▶ [Exercise]:
Please return, word for word, the lines in the rows below that run from the line containing "genus: Bambusa" through the line containing "genus: Didymochlaena", including both of those lines and nothing else.

▶ [Record set]:
......
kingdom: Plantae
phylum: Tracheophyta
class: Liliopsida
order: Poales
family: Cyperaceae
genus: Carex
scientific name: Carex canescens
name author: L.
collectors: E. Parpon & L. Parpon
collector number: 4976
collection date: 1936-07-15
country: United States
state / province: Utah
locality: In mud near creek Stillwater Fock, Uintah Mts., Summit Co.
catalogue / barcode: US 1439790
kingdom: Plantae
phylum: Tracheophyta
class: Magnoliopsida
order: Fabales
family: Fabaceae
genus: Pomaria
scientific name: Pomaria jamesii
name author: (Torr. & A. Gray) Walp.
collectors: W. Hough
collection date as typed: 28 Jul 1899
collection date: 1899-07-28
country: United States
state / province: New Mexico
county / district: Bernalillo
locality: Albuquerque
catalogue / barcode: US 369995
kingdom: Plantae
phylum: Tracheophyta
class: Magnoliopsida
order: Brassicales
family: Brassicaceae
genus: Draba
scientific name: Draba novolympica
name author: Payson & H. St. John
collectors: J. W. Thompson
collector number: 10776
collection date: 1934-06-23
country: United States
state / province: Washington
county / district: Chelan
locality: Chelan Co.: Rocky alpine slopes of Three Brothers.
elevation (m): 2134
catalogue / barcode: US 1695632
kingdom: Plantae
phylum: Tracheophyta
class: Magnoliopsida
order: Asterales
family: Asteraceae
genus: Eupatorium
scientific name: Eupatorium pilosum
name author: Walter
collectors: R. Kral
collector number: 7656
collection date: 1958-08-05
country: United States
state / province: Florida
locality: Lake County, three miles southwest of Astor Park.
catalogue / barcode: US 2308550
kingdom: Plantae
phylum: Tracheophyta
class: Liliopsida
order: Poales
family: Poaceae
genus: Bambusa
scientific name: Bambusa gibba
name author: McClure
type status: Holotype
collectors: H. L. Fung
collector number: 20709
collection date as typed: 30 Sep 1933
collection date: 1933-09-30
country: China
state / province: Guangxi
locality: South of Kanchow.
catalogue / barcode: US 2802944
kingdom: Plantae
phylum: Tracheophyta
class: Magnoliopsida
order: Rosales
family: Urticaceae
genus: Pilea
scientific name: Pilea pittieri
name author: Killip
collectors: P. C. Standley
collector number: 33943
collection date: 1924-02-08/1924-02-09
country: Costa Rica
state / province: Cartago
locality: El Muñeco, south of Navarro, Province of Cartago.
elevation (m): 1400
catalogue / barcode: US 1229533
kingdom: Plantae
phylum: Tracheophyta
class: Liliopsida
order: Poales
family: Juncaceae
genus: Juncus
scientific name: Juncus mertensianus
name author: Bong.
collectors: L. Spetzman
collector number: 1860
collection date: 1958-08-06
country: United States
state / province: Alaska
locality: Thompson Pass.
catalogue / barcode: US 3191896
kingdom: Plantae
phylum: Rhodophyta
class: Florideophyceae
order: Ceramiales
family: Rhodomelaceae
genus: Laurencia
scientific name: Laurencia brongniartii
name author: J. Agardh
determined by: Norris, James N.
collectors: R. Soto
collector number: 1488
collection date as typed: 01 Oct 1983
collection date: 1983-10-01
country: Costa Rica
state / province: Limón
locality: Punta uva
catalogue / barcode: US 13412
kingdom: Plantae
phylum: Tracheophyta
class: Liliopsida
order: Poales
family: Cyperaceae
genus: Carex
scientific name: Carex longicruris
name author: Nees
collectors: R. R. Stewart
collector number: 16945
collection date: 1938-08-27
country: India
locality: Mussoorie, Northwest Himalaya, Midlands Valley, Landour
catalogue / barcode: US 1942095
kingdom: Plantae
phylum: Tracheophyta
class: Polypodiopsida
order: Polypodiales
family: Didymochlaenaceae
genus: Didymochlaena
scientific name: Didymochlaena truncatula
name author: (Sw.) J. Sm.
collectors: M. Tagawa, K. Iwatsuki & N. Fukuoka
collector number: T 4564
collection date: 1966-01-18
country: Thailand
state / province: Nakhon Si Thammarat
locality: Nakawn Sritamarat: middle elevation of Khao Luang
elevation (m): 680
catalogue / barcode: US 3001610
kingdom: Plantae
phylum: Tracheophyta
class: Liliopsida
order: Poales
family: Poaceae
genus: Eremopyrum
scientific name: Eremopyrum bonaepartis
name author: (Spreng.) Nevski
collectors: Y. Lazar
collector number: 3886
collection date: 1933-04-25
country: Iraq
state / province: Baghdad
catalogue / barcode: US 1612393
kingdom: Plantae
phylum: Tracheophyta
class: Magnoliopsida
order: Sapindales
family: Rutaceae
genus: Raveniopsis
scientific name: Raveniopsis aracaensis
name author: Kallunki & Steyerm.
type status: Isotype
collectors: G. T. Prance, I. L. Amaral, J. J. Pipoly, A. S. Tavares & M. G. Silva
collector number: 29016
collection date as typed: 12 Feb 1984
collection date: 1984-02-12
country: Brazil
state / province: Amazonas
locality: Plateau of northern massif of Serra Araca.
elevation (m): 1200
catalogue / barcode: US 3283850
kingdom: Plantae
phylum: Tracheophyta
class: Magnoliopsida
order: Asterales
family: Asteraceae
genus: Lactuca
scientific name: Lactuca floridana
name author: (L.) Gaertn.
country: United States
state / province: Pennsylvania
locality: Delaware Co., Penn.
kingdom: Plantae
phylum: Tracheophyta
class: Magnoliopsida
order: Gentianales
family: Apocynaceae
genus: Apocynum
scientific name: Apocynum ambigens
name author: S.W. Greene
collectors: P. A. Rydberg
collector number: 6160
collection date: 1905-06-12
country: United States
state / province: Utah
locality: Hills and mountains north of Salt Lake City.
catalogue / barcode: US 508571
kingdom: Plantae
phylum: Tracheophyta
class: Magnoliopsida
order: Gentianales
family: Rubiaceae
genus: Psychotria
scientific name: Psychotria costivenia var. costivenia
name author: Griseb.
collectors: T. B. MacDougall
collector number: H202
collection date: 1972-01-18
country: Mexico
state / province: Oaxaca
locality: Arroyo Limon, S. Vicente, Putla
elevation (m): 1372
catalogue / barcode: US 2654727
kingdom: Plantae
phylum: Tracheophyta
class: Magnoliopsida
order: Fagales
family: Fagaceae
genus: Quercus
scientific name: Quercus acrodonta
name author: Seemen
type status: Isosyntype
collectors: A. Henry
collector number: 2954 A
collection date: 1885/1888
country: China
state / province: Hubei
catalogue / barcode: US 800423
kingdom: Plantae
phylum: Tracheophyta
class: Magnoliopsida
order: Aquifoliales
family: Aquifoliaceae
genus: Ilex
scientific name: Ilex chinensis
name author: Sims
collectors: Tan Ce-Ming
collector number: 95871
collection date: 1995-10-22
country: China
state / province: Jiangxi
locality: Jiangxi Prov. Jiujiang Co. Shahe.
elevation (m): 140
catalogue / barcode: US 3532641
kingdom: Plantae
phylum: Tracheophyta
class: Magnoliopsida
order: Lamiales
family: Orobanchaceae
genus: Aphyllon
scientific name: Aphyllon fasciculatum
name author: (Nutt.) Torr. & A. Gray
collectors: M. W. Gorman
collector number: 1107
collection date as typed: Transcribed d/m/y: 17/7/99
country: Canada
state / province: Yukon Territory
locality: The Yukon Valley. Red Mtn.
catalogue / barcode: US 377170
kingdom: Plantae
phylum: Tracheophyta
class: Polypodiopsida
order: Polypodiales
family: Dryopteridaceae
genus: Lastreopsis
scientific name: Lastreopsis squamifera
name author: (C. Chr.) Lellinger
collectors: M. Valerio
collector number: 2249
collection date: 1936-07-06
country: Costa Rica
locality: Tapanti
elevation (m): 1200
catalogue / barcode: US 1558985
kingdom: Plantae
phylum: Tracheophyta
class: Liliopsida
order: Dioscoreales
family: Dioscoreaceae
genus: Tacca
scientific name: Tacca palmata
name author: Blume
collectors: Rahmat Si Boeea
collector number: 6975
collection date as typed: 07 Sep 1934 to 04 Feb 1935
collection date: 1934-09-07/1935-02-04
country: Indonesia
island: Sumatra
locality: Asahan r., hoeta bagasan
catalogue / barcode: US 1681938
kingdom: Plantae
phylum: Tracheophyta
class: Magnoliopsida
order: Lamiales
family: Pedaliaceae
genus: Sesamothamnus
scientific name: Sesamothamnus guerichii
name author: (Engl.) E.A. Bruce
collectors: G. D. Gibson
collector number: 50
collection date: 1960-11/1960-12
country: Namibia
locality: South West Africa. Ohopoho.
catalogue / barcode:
......
▶ [Answer in full]:
genus: Bambusa
scientific name: Bambusa gibba
name author: McClure
type status: Holotype
collectors: H. L. Fung
collector number: 20709
collection date as typed: 30 Sep 1933
collection date: 1933-09-30
country: China
state / province: Guangxi
locality: South of Kanchow.
catalogue / barcode: US 2802944
kingdom: Plantae
phylum: Tracheophyta
class: Magnoliopsida
order: Rosales
family: Urticaceae
genus: Pilea
scientific name: Pilea pittieri
name author: Killip
collectors: P. C. Standley
collector number: 33943
collection date: 1924-02-08/1924-02-09
country: Costa Rica
state / province: Cartago
locality: El Muñeco, south of Navarro, Province of Cartago.
elevation (m): 1400
catalogue / barcode: US 1229533
kingdom: Plantae
phylum: Tracheophyta
class: Liliopsida
order: Poales
family: Juncaceae
genus: Juncus
scientific name: Juncus mertensianus
name author: Bong.
collectors: L. Spetzman
collector number: 1860
collection date: 1958-08-06
country: United States
state / province: Alaska
locality: Thompson Pass.
catalogue / barcode: US 3191896
kingdom: Plantae
phylum: Rhodophyta
class: Florideophyceae
order: Ceramiales
family: Rhodomelaceae
genus: Laurencia
scientific name: Laurencia brongniartii
name author: J. Agardh
determined by: Norris, James N.
collectors: R. Soto
collector number: 1488
collection date as typed: 01 Oct 1983
collection date: 1983-10-01
country: Costa Rica
state / province: Limón
locality: Punta uva
catalogue / barcode: US 13412
kingdom: Plantae
phylum: Tracheophyta
class: Liliopsida
order: Poales
family: Cyperaceae
genus: Carex
scientific name: Carex longicruris
name author: Nees
collectors: R. R. Stewart
collector number: 16945
collection date: 1938-08-27
country: India
locality: Mussoorie, Northwest Himalaya, Midlands Valley, Landour
catalogue / barcode: US 1942095
kingdom: Plantae
phylum: Tracheophyta
class: Polypodiopsida
order: Polypodiales
family: Didymochlaenaceae
genus: Didymochlaena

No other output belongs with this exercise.